Maladie de Lyme, comment l’étude du taon aide-t-elle à mieux comprendre… Qui dit tique, dit maladie de Lyme et sa cohorte de co-infections, cet hématophage pouvant être l’hôte d’une légion de bactéries, virus et autres. Mais quid du taon, qui se nourrit également de sang ? C’est tout l’objet de cette étude soutenue par France Bois Forêt : déterminer si le taon est porteur de ces mêmes agents pathogènes et, surtout, s’il peut les transmettre.
Pathologie complexe provoquée par la bactérie appelée Borrelia burgdorferi, la maladie de Lyme, ou borréliose de Lyme, est aujourd’hui l’une des dix maladies infectieuses les plus fréquentes en France, notamment dans le Grand-Est et la Bourgogne-Franche-Comté. Son vecteur le plus répandu est l’Ixodes ricinus, une tique dure hématophage, qui est également porteuse d’autres agents infectieux à l’origine de co-infections. D’où la grande variété des symptômes observés chez les patients atteints, loin d’être tous dus à la seule Borrelia. D’ailleurs, certains chercheurs jugent réducteur le terme de maladie de Lyme et préfèrent parler de crypto-infections, c’est-à-dire d’infections dissimulées dans l’organisme. L’objet de l’étude était de déterminer si d’autres insectes hématophages, tels les taons, pouvaient être porteurs de ces mêmes agents pathogènes que la tique et s’ils étaient susceptibles de transmettre cette maladie et sa cohorte de co-infections. Une recherche pertinente pour l’univers forestier quand on sait que ces insectes diurnes affectionnent, outre les pâturages et les points d’eau, les bois, surtout s’ils sont humides.
Pas de Borrelia
Durant l’été 2020, la Société d’histoire naturelle Alcide-d’Orbigny (SHNAO) a prélevé, pour les besoins de l’étude, 82 taons femelles – ce sont elles qui nous mordent ! – dans divers endroits du Cantal, du Puy-de-Dôme et de la Haute-Loire. Chaque spécimen a fait l’objet d’une caractérisation très précise de l’espèce. Les deux plus communes en Europe étant le taon des pluies, Haematopota pluvialis (de 8 à 12 mm), dont nous redoutons les piqûres très douloureuses, le taon des bœufs, Tabanus bovinus, plus gros (de 19 à 24 mm), qui importune rarement l’homme. Sur les lieux de prélèvement localisés par GPS, sont notés les animaux éventuellement à proximité (sangliers, cerfs, chevreuils, chevaux). Les recherches PCR1 ont porté sur une trentaine de bactéries, parasites et virus.

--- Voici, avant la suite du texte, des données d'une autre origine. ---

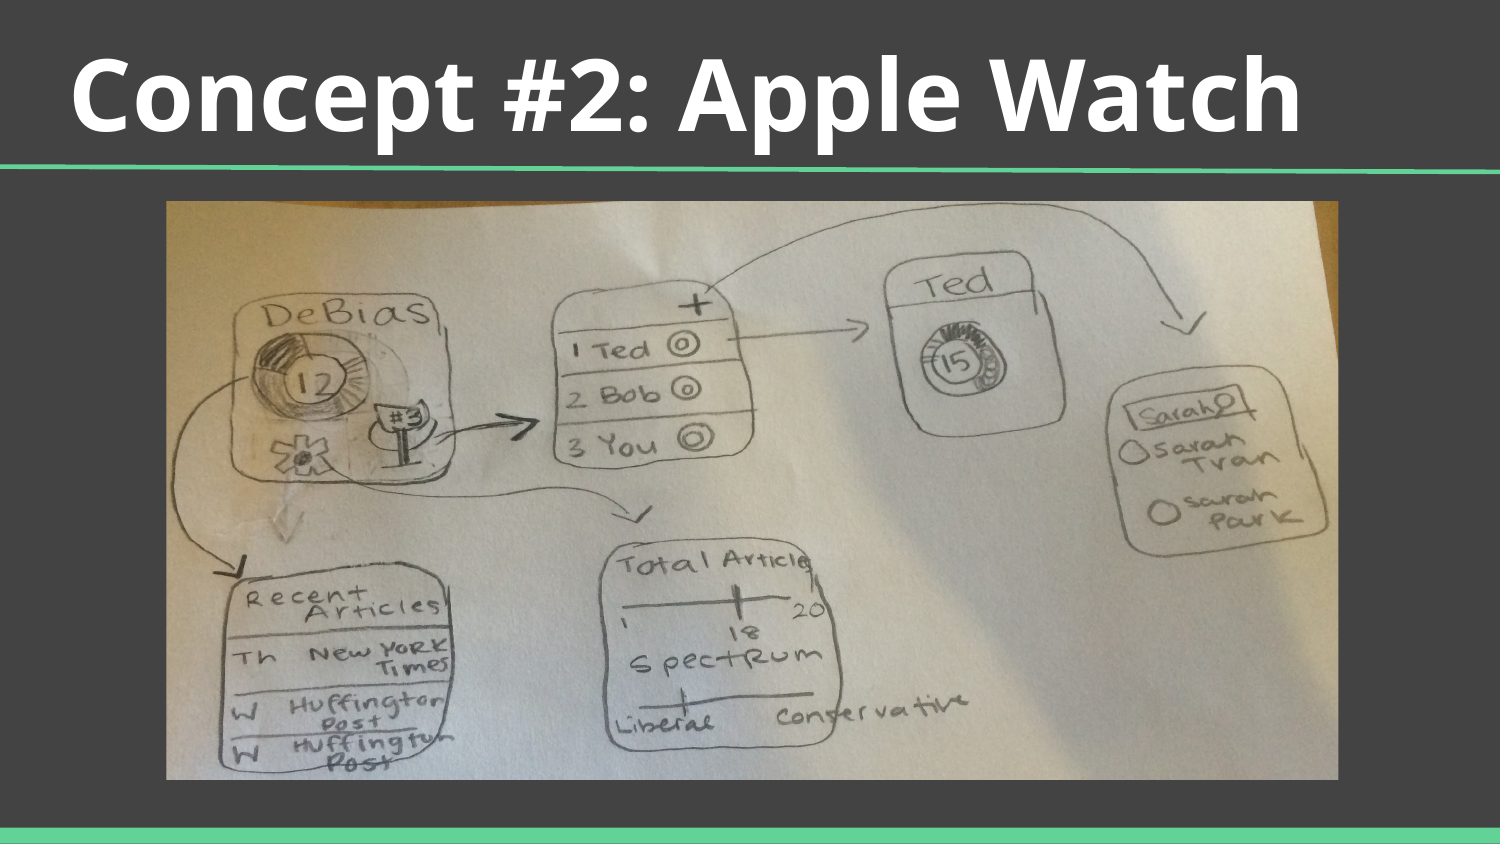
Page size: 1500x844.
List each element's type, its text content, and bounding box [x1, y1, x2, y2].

Chasse aux taons dans le Cantal, à l’aide d’une bâche noire et d’un filet. La bâche en plastique sombre est un piège classique qui utilise la sensibilité des taons à la polarisation de la lumière.
Les premiers résultats démontrent que taons et tiques ont en commun un certain nombre d’agents pathogènes. Reste à savoir si les premiers, dont les morsures sont de courte durée, peuvent être des vecteurs comme les secondes qui, en revanche, restent plus longuement accrochées à l’homme. À titre d’exemple, les moustiques transmettent le Plasmodium, parasite voisin de Babesia et Theileria, alors que leur piqûre est brève.
En outre, aucune espèce de Borrelia (agent de la maladie de Lyme) n’a été décelée. Mais l’échantillon de taons étudié est à priori trop faible pour exclure définitivement la présence de la bactérie chez ces insectes. La sécheresse en 2020 a limité le nombre d’éclosions, d’où la petite quantité de spécimens capturés. Faible échantillon certes, mais qui a permis de relever la présence de deux virus émergents : Bourbon (découvert au Kansas en 2015) et West Nile Virus (responsable de la fièvre du Nil occidental).
Une étude élargie à l’ensemble du territoire français devrait permettre d’affiner ces premiers résultats, notamment avec le séquençage de l’ADN (acide désoxyribonucléique) pour caractériser les différents germes relevés. En attendant, un conseil aux forestiers : les taons femelles, celles qui mordent, sont sensibles au degré de polarisation de la lumière réfléchie, plus élevé sur les couleurs foncées. Donc optez pour des vêtements clairs…
1 PCR, Polymerase Chain Reaction ou réaction de polymérisation en chaîne.